> _REQUEST_: Copy out precisely the lines from the start of the data through the line with "Decentralized Social Media", and keep pictures out of it.

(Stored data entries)
────────────────────────────────────────
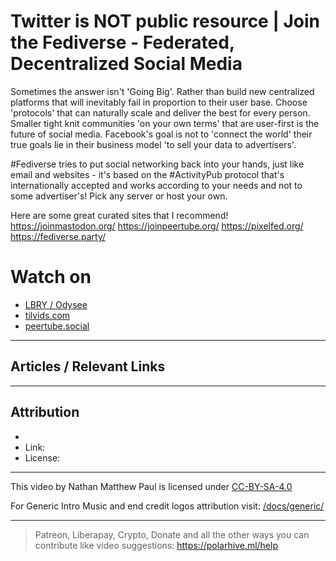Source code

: # Twitter is NOT public resource | Join the Fediverse - Federated, Decentralized Social Media
Sometimes the answer isn't 'Going Big'. Rather than build new centralized platforms that will inevitably fail in proportion to their user base. Choose 'protocols' that can naturally scale and deliver the best for every person. Smaller tight knit communities 'on your own terms' that are user-first is the future of social media. Facebook's goal is not to 'connect the world' their true goals lie in their business model 'to sell your data to advertisers'. 

#Fediverse tries to put social networking back into your hands, just like email and websites - it's based on the #ActivityPub protocol that's internationally accepted and works according to your needs and not to some advertiser's! Pick any server or host your own.

Here are some great curated sites that I recommend!
https://joinmastodon.org/
https://joinpeertube.org/
https://pixelfed.org/
https://fediverse.party/

# Watch on
- [LBRY / Odysee](https://odysee.com/@polarhive:e/)
- [tilvids.com](https://tilvids.com/videos/watch/)
- [peertube.social](https://peertube.social/videos/watch/)

---
## Articles / Relevant Links

---
## Attribution

-
- Link: 
- License: 

---
This video by Nathan Matthew Paul is licensed under [CC-BY-SA-4.0](https://creativecommons.org/licenses/by-sa/4.0/)

For Generic Intro Music and end credit logos attribution visit: [/docs/generic/](https://codeberg.org/polarhive/videos/src/branch/main/docs/generic/) 

---
> Patreon, Liberapay, Crypto, Donate and all the other ways you can contribute like video suggestions: https://polarhive.ml/help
────────────────────────────────────────
> _EXERCISE ANSWER_:
Source code

: # Twitter is NOT public resource | Join the Fediverse - Federated, Decentralized Social Media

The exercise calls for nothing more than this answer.